Она подумала, что пора выразить свое отношение к случившемуся. В такой ситуации деревенские бабы, наверное, выли и рвали на себе волосы. Выть не хотелось, да и прическу портить тоже. И она сказала:

– Какое несчастье…

– Начнем строиться, – сказал Шаров.

– Как строиться? – не поняла она.

– Обыкновенно, – сказал Шаров. – В России всегда горели и всегда строились. Страховку возместят, возьмем кредит.

Шаров достал калькулятор и начал высчитывать то ли убытки, то ли будущие расходы.

И она вдруг поняла, что таких не переделаешь. Горели их деды и прадеды. Горели и строились. И Шаров будет строиться, и его сын. Теперь Шарову одному не справиться, и они помирятся с сыном, они всегда мирятся, когда им туго. И первое, что увидит и запомнит внук Шарова, как отец и дед строят дом, и, когда сгорит и этот дом, он построит другой.
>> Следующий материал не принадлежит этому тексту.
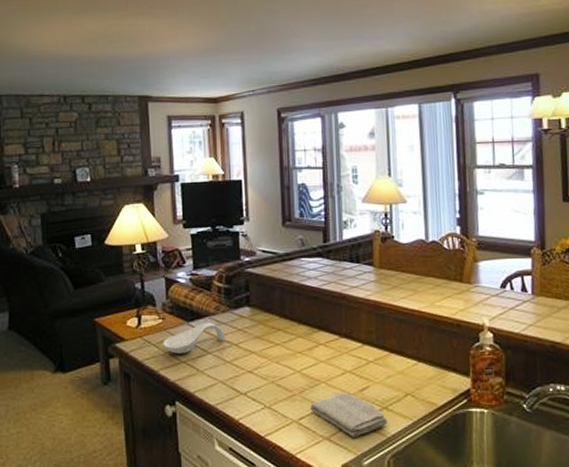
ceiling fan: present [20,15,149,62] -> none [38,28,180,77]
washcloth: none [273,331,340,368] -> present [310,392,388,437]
И она молча пошла к платформе. «Старый мудак. Я ему так и скажу, если он догонит и начнет упрашивать вернуться», – решила она.

Она оглянулась. Шаров не догонял. Сняв пиджак и подвернув штаны, он растаскивал обгоревшие бревна. Он тащил их к забору и складывал в штабель. «Какая сволочь, – подумала она, – еще и складывает так аккуратно».